LVADS are sometimes used as a bridge to recovery if doctors expect the heart may get better. But in Cheney's case, "that's unlikely to happen" because of prior damage to his heart from previous heart attacks, according to Abraham.
"It may be a bridge to transplantation," he said. "At 69, he is still within the age range of eligibility if medically he is otherwise reasonably fit," he said. "Some programs at Ohio State routinely consider [transplants] through the age of 70 and with medically pristine candidates into their mid-70s."
But the waiting time for heart transplants can be "quite long," said Abraham.
"The virtue of the LVAD patient is that he is deemed to be quite sick and because of that the priority level goes up a bit," he said. "But even with that, the waiting time can be many months or years. With the LVAD, patients can survive to transplant and it keeps them alive and in pretty good shape."

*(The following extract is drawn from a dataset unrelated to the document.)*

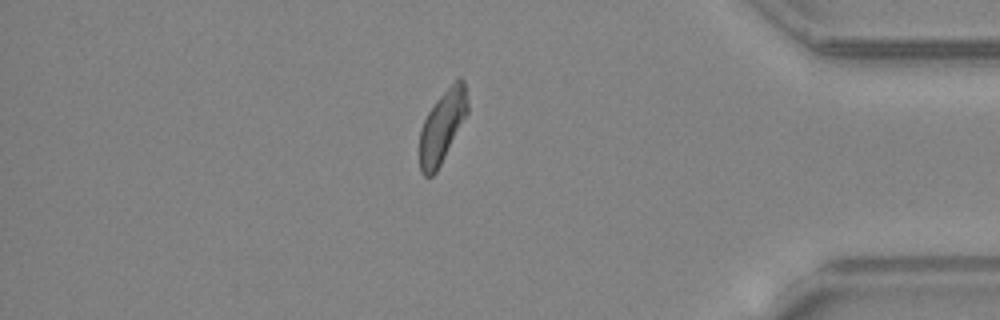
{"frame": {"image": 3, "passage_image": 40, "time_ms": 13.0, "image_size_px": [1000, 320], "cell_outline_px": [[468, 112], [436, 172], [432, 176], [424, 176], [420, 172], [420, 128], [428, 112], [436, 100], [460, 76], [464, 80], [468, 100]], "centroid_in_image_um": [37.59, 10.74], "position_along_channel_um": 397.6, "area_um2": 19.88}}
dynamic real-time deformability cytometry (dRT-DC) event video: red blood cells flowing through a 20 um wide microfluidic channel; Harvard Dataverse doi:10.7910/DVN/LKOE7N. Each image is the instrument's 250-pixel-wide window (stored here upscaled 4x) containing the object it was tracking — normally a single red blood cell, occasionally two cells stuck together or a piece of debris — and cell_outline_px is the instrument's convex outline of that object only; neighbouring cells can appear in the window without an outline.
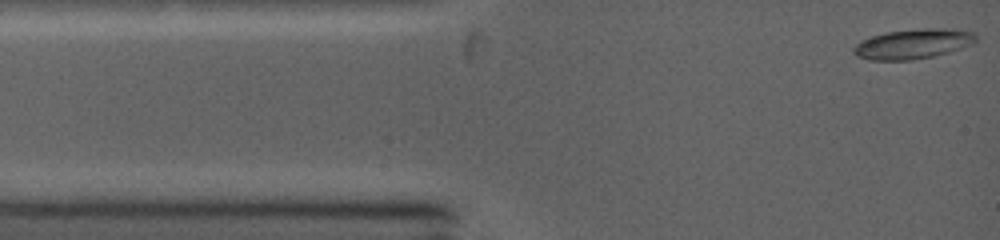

"We have no idea if they are considering a transplant on him," said heart surgeon Gardner. "We would think he could last, treated with this LVAD, for weeks or months, assuming he does not suffer other complications with the device."

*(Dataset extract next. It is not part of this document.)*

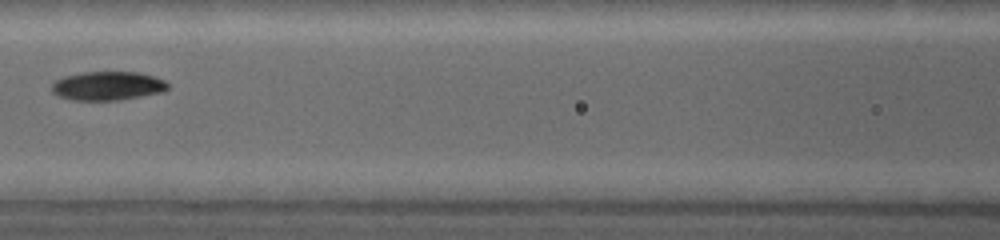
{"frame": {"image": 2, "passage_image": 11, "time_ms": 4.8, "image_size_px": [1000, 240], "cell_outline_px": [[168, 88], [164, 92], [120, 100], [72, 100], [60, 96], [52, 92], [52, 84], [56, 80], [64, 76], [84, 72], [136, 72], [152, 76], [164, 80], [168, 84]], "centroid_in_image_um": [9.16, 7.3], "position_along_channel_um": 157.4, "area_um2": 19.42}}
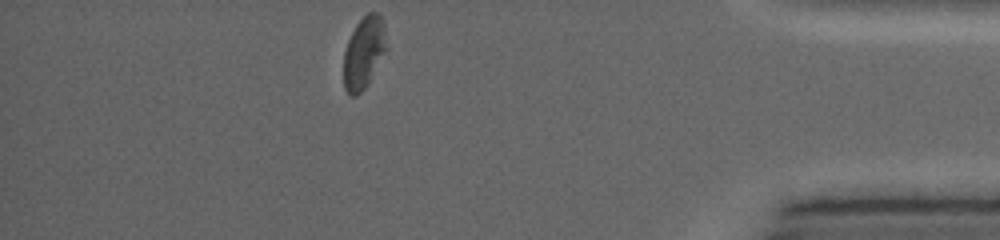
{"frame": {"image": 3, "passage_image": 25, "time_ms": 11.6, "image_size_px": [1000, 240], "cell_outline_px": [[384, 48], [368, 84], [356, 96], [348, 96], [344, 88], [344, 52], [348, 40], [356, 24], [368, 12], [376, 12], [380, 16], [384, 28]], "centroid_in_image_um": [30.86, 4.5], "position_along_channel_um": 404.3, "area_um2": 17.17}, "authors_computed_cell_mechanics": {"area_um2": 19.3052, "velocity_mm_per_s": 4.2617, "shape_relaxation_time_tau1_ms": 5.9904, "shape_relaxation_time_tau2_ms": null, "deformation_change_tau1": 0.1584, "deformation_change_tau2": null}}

"If he is on a transplant list -- and we don't know this -- he could wait weeks to months," he said. "But I wouldn't think he is an ideal candidate because of his age and the fact that he had a poor heart condition which can lead to other problems."

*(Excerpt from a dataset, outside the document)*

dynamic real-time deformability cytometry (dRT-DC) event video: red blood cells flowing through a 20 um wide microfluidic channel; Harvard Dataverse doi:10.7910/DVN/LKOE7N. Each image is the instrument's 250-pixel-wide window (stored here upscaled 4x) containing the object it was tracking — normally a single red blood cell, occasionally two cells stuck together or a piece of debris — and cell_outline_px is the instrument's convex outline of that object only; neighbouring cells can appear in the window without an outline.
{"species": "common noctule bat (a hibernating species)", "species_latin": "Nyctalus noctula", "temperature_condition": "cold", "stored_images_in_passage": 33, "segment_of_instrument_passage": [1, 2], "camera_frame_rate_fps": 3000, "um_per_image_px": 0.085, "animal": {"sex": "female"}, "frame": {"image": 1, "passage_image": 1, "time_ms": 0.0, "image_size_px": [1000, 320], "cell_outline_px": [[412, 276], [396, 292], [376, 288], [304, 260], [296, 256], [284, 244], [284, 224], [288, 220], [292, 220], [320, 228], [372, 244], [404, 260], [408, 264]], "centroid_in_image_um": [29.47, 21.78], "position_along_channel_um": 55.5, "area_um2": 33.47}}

In 2001, Cheney had a pacemaker installed in his chest, and last September, he underwent elective back surgery to treat lumbar spinal stenosis. He spent three days in the hospital at the end of June for treatment for fluid retention related to his coronary artery disease.
He received IV medication and his health "markedly improved," his office said a day after he was admitted.
At the time, Cheney said that it became clear that he was "entering a new phase of the disease" when he began to "experience increasing congestive heart failure."
"After a series of recent tests and discussions with my doctors, I decided to take advantage of one of the new technologies available and have a Left Ventricular Assist Device (LVAD) implanted," he said in a statement.
At the moment, the HeartMate II is the one LVAD commonly used for long stretches of time.
Older devices tended to have more limited life spans. After 16 to 18 months, some patients had strokes, bleeding and infections -- all potential risks with ventricular assist devices.
"The device can provide up to 10 liters per minute of flow," said Dr. Keith Aaronson, medical director of the Center for Circulatory Support at the University of Michigan, who has been an investigator on several of the devices.
The normal heart "pumps five liters per minute at rest, but we increase that with exercise, or with other physical activity," Aaronson said. "This device also can increase the flow it provides in response to increased activity. As you do more, more blood flow returns to the right ventricle. The pump responds to that and pumps more out to the rest of the body."